Wir als Bischof-Neumann-Schule sind dankbar, in diesem Sinne Teil von Kirche zu sein. Wir können nicht die Welt retten, aber wir können hier in Königstein unseren Beitrag leisten, „Reich Gottes“ erfahrbar zu machen. Hier sind wir als Schulgemeinde gefragt und gefordert, aber auch auf die Unterstützung durch die St. Hildegard-Schulgesellschaft und das Bistum Limburg angewiesen und das sowohl baulich als auch personell. Wir sind bereit, nach einem Transformationsprozess im Bistum Limburg, unsere Rolle als Katholische Schule neu zu denken und entsprechende Aufgaben zu übernehmen, um Kirche mitzugestalten.

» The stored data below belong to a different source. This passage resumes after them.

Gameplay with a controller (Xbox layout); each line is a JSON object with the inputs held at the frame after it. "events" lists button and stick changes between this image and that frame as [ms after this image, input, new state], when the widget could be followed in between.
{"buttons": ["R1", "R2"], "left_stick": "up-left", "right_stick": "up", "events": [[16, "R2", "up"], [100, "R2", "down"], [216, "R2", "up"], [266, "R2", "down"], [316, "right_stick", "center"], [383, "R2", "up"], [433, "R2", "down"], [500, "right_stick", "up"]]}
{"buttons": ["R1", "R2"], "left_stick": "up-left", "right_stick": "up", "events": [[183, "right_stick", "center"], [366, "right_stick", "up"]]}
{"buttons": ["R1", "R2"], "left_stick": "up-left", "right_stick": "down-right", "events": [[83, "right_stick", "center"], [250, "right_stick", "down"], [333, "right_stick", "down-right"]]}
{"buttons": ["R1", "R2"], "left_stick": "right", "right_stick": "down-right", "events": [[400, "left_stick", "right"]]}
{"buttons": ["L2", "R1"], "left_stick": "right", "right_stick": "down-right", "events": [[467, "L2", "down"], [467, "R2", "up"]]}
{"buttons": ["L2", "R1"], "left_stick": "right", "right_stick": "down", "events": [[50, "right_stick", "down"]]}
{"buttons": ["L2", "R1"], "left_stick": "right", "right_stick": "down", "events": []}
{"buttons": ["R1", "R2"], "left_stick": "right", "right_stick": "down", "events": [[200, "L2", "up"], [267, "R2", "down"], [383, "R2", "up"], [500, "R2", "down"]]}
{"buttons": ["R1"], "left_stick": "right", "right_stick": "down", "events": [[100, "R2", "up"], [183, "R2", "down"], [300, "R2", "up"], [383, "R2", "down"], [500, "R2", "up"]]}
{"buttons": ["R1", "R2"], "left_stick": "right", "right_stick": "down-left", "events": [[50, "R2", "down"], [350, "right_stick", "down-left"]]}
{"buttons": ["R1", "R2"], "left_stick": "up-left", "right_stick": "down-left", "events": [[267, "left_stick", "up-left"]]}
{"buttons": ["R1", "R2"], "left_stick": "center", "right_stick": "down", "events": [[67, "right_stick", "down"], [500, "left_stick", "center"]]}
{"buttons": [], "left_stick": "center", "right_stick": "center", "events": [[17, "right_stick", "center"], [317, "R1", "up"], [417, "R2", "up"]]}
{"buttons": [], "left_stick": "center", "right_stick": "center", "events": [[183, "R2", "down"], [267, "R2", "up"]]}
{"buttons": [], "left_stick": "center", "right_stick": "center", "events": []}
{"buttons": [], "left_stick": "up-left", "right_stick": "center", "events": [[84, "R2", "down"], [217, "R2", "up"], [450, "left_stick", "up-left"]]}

Zukunft zu gestalten ist eine Gemeinschaftsaufgabe. Die letzten sechs Jahre, die ich mit Ihnen und Euch hier an der BNS verbringen durfte, haben mir immer wieder aufs Neue gezeigt, dass wir zusammen auch große Herausforderungen angehen und meistern können. Die Verbundenheit mit und das Engagement für unsere Bischof-Neumann-Schule ist seit vielen Lehrer- und Schülergenerationen bis heute zu spüren und zu sehen. Ich habe bisher keinen Moment bereut, wieder aktiver Teil dieser Gemeinschaft geworden zu sein und freue mich sehr auf die weitere Zusammenarbeit mit Ihnen und Euch allen.
Ich bin mir sicher, dass wir gemäß unseres Jahresmottos „Die aber, die dem Herrn vertrauen, schöpfen neue Kraft, sie bekommen Flügel wie Adler.“ (Jesaja 40,31) getragen und beschwingt in die Zukunft blicken können, vor der uns dann nicht bange sein muss.